Raising the Mob

I don’t know whether Virginia Lieutenant Governor Justin Fairfax committed rape, as he has been accused of doing, and I’m certainly in no position to decide. Yet the idea of involving the country at large in such decisions is the premise behind virtually all the publicity given to the matter, and to many other matters of recent note.

Before this era of what is laughingly known as our national discourse, it would have been inconceivable for official statements to be issued about something like this by such ephemeral citizens as bit players in Hollywood and (alleged) nightclub comedians. I don’t recall that even Cary Grant or Rosalind Russell considered it their business to render judicial determinations on the sex affairs of Virginia politicians. But in the case of Mr. Fairfax, and innumerable others, judgments, pro or con, now fly into the public air space within moments of an accusation.

How did this happen? It isn’t just because ignorant people think they’re important (they’ve always done so), or have Twitter accounts.
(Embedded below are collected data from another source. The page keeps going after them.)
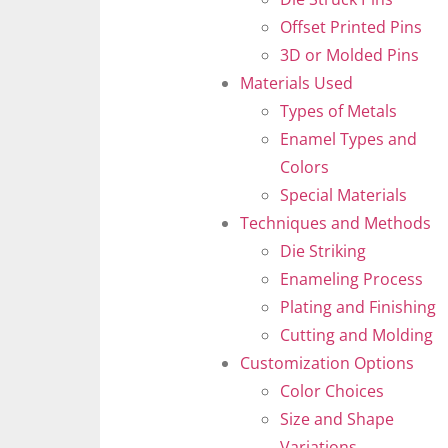
Offset Printed Pins
3D or Molded Pins
Materials Used
Types of Metals
Enamel Types and
Colors
Special Materials
Techniques and Methods
Die Striking
Enameling Process
Plating and Finishing
Cutting and Molding
Customization Options
Color Choices
Size and Shape
Variations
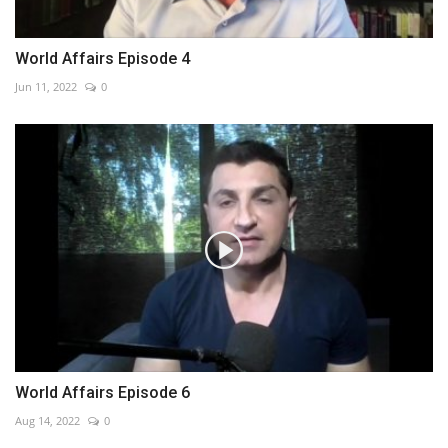
World Affairs Episode 4
Jun 11, 2022
0
World Affairs Episode 6
Aug 14, 2022
0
State officials are the leaders of this mob, as they have been the leaders of so many mobs during the past few years.

Until now, I’ve generally pictured mobs as composed of private individuals who have at least momentarily lost their minds. Individuals’ penchant for forming mobs is a matter of human psychology that libertarians need to think about much more than we ordinarily do (which is not at all). But now the libertarian view of the state as the ultimate foe is getting some renewed support — because who has been leading most of the recent mobs? Who was it that immediately, right off the bat, without taking a second to weigh the evidence, with no investigation or possibility of investigation, started yelling for the conviction of Mr. Fairfax (and countless others) in the court of public opinion?

It was state officials, legislators of this republic. They are the leaders of this mob, as they have been the leaders of so many mobs during the past few years.

The state has other powers besides legislation and the enforcement of legislation. It has the power to destroy the sense of fairness and self-restraint on which any decent society is based. It’s not enough for the modern state — bloated, ignorant, and indiscriminately cruel — to pass ridiculous and indecent laws. Now it is raising mobs to destroy the very idea of decency.